Income Taxes — We are subject to income tax in the United States and numerous foreign jurisdictions. Significant judgments are required in determining the consolidated provision for income taxes. We calculate a provision for income taxes using the asset and liability method, under which deferred tax assets and liabilities are recognized by identifying the temporary differences arising from the different treatment of items for tax and accounting purposes. We account for the tax impact of including Global Intangible Low-Taxed Income (GILTI) in U.S. taxable income as a period cost. We provide related valuation allowances for deferred tax assets, where appropriate. Significant judgment is required in determining any valuation allowance against deferred tax assets. In assessing the need for a valuation allowance, we consider all available evidence for each jurisdiction, including past operating results, estimates of future taxable income, and the feasibility of ongoing tax planning strategies. In the event we determine that all or part of the net deferred tax assets are not realizable in the future, we will make an adjustment to the valuation allowance that would be charged to earnings in the period such determination is made.
Significant judgment is also required in evaluating our uncertain tax positions. Although we believe our tax return positions are sustainable, we recognize tax benefits from uncertain tax positions in the financial statements only when it is more likely than not that the positions will be sustained upon examination, including resolution of any related appeals or litigation processes, based on the technical merits and a consideration of the relevant taxing authority’s administrative practices and precedents. To the extent that the final tax outcome of these matters is different from the amounts recorded, such differences will impact the provision for income taxes in the period in which such determination is made. The provision for income taxes includes the impact of reserve provisions and changes to reserves that are considered appropriate, as well as the related net interest and penalties. We believe we have provided adequate reserves for all uncertain tax positions.

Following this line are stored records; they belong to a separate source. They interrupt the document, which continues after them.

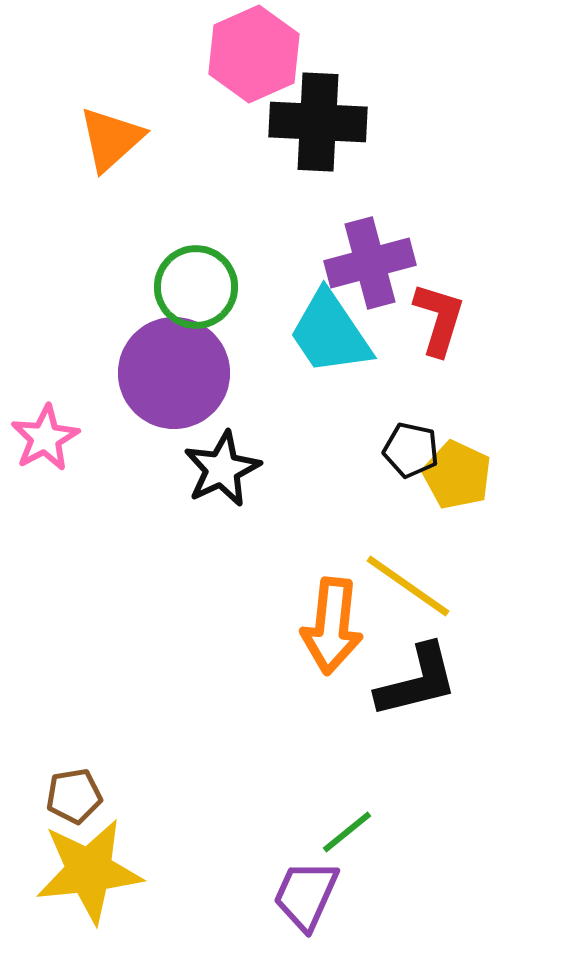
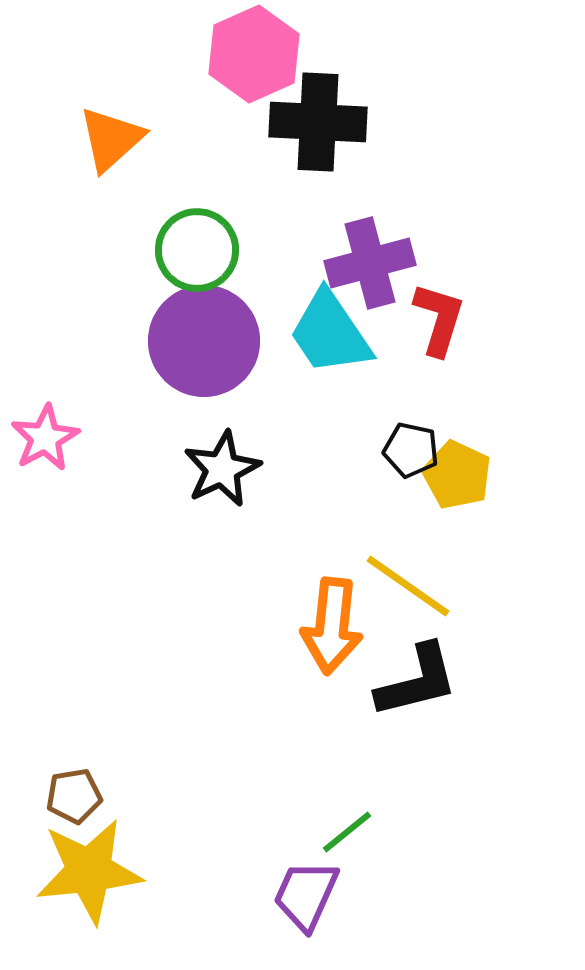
green circle: moved 1 px right, 37 px up
purple circle: moved 30 px right, 32 px up
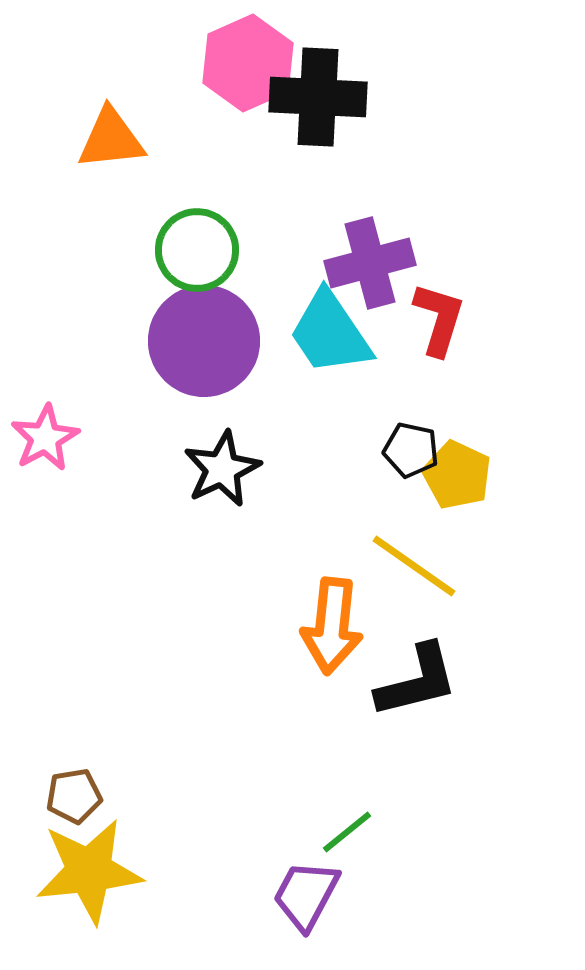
pink hexagon: moved 6 px left, 9 px down
black cross: moved 25 px up
orange triangle: rotated 36 degrees clockwise
yellow line: moved 6 px right, 20 px up
purple trapezoid: rotated 4 degrees clockwise
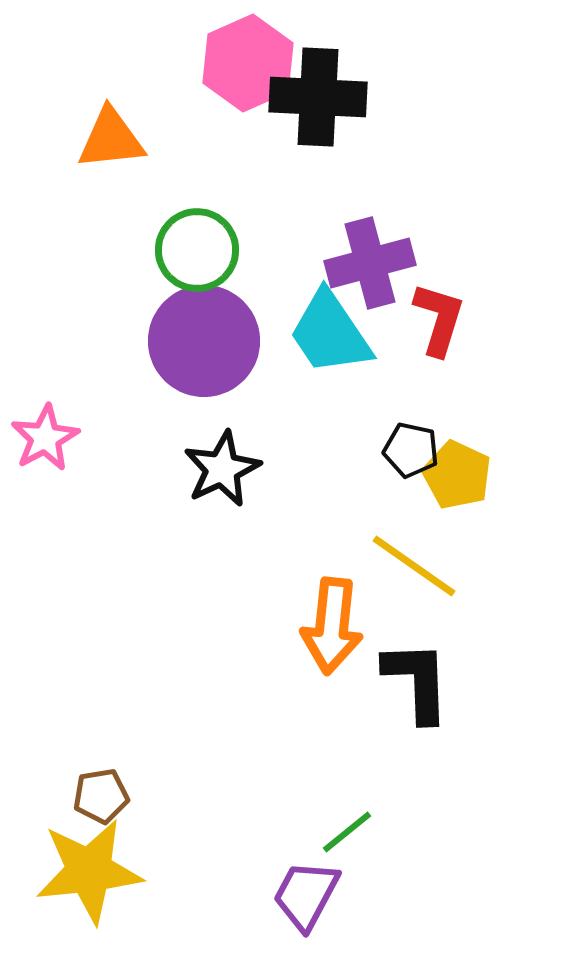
black L-shape: rotated 78 degrees counterclockwise
brown pentagon: moved 27 px right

Legal and Other Contingencies — The outcomes of legal proceedings and claims brought against us are subject to significant uncertainty. An estimated loss from a loss contingency such as a legal proceeding or claim is accrued by a charge to income if it is probable that an asset has been impaired or a liability has been incurred and the amount of the loss can be reasonably estimated. In determining whether a loss should be accrued we evaluate, among other factors, the degree of probability of an unfavorable outcome and the ability to make a reasonable estimate of the amount of loss. Changes in these factors could materially impact our consolidated financial statements.
Inventories — We state our inventory at the lower of cost or net realizable value. We record a write-down for inventories of components and products, including third-party products held for resale, which have become obsolete or are in excess of anticipated demand or net realizable value. We perform a detailed review of inventory each fiscal quarter that considers multiple factors, including demand forecasts, product life cycle status, product development plans, current sales levels, product pricing, and component cost trends. The industries in which we compete are subject to demand changes. If future demand or market conditions for our products are less favorable than forecasted or if unforeseen technological changes negatively impact the utility of component inventory, we may be required to record additional write-downs, which would adversely affect our gross margin.
Recently Issued Accounting Pronouncements
See Note 2 of the Notes to the Consolidated Financial Statements included in this report for a summary of recently issued accounting pronouncements that are applicable to our Consolidated Financial Statements.